His name is Ren Ichijou, and today, he's angry again. I know this because, as he draws near, I feel something hot flare up inside me, prickling in my chest for a few seconds before it settles there, a constant weight. It's rather unpleasant.
It's like my body involuntarily grows warm when he's close; the air thick with his presence. I can almost feel the ghost of his heartbeat right over my own, a faint but steady thrum. If someone says something to hurt him, I feel it in my chest, like a punch to the heart. When Ren is near, I know. When Ren is angry, I know. When he's sad, I know. When he's nervous, I know. Even when he's hungry, I know.
Logically speaking, this shouldn't be possible. Having your body be almost physically sensitive to the feelings of one particular individual and being acutely aware of his unpredictable mood swings—none of this makes any kind of sense. But I've abandoned logic when it comes to Ren. He breaks past my defences and floods my mind with sensations of...him. And this, whatever it is, is getting troublesome.
I look up just in time to see him storm into the classroom, throwing open the door with more force than clearly necessary. I sigh through my teeth. He really needs to find quieter ways to release all that pent-up frustration.
He abruptly stops and, without warning, jerks his head in my direction. My heart rate spikes. I fail to compose myself until I realise that his glare is not for me but for the girl who just approached me. I forgot about her. It's easy to lose sight of the present when Ren is feeling intensely; his emotions are like a second presence wreaking havoc in my body.
But he's never so much as looked at me before, which is why I know that this emotion channel thing we have going on is completely one-sided. I get hit with all his mental rampages while he doesn't even know who I am. This has been going on for a year, and at first I thought I might just be extraordinarily perceptive of people's feelings, before it became painfully clear that it's just him I'm so aware of.
Just Ren.
Of course, I have questions. Questions no one around me has answers for. Questions I had to lock up in the back of my mind so I could focus on finding alternatives instead.
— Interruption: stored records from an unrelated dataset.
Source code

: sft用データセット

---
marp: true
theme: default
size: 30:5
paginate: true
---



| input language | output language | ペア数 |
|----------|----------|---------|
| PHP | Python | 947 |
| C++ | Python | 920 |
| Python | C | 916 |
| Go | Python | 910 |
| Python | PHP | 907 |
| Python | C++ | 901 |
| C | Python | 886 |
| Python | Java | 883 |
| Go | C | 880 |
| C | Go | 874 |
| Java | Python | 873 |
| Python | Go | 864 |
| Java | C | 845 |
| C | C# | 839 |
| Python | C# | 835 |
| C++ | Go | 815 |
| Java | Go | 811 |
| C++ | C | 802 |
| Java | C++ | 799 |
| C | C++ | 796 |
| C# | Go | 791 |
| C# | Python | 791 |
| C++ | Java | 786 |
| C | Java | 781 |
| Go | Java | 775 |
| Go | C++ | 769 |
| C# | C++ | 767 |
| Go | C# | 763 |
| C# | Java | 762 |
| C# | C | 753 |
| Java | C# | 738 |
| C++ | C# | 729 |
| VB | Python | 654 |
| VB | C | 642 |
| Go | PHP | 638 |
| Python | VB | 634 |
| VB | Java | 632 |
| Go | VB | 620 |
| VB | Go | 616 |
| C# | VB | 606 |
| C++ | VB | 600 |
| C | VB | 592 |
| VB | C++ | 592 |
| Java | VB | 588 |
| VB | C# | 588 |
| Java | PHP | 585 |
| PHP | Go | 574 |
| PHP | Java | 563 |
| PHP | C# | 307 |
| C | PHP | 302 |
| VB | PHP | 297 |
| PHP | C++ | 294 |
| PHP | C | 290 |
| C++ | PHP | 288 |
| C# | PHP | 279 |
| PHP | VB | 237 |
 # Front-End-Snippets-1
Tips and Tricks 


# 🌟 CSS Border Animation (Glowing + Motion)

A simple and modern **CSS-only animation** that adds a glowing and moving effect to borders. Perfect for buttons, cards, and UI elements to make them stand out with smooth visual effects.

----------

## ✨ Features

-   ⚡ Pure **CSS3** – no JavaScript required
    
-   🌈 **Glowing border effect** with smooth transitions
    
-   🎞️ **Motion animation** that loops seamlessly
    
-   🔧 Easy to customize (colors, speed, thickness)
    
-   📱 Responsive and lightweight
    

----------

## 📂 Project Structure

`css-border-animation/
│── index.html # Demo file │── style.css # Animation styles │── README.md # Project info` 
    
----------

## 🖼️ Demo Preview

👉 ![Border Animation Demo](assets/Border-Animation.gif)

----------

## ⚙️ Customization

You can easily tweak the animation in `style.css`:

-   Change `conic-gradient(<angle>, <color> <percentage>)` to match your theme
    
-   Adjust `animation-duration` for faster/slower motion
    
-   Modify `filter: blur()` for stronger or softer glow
Putting distance between us is effective. The farther he is, the weaker the signal, the lesser the pull. The farther he is, the better. Ren's mindset affects my daily life more than I'd like to admit.
Lifting my focus off him helps too, so I do just that and blink up at the girl who's glaring right back at him, her face screwed in an expression of utter distaste. Something must have happened between them. I quickly remind myself that this has nothing to do with me.